PROBLEM TO WORK ON → Identify and copy every line in the entries below that contains the string "участие", matching its case exactly.

(Stored data entries)

_ _ _

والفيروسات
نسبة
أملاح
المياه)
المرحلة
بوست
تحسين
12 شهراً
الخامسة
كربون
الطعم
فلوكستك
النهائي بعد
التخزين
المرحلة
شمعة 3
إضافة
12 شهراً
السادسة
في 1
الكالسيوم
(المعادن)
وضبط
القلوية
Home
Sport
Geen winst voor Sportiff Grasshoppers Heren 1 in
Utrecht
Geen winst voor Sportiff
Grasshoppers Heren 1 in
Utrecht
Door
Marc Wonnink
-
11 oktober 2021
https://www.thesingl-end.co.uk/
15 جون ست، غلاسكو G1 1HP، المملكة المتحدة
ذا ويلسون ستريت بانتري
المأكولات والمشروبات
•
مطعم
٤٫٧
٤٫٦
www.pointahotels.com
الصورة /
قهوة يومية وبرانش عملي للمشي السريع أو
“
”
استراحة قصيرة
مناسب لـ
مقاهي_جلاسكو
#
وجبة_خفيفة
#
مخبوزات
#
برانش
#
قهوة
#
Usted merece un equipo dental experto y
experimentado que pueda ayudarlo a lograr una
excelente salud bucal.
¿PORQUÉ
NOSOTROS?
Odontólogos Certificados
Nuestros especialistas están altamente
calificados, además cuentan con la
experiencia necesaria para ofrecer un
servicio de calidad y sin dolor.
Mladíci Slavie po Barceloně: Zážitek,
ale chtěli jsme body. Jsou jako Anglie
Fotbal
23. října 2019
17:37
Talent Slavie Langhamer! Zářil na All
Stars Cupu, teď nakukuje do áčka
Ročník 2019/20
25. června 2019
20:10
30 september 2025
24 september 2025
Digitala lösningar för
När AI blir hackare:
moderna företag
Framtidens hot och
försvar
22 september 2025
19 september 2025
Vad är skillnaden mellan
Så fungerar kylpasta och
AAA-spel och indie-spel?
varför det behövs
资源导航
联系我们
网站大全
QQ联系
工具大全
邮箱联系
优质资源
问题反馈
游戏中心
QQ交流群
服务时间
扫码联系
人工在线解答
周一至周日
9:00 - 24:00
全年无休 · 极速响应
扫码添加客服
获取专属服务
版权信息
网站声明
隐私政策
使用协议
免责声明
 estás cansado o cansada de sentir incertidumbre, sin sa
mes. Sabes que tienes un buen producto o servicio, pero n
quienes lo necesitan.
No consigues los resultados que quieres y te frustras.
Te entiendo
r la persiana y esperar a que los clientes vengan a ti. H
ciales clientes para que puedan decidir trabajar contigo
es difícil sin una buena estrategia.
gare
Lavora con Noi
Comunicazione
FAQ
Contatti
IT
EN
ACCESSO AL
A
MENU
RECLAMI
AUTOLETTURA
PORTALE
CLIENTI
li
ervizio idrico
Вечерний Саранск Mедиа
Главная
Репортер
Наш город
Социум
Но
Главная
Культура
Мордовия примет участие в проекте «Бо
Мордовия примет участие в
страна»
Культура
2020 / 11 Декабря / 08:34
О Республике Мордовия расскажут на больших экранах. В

_ _ _

PROBLEM SOLUTION →
Мордовия примет участие в проекте «Бо
Мордовия примет участие в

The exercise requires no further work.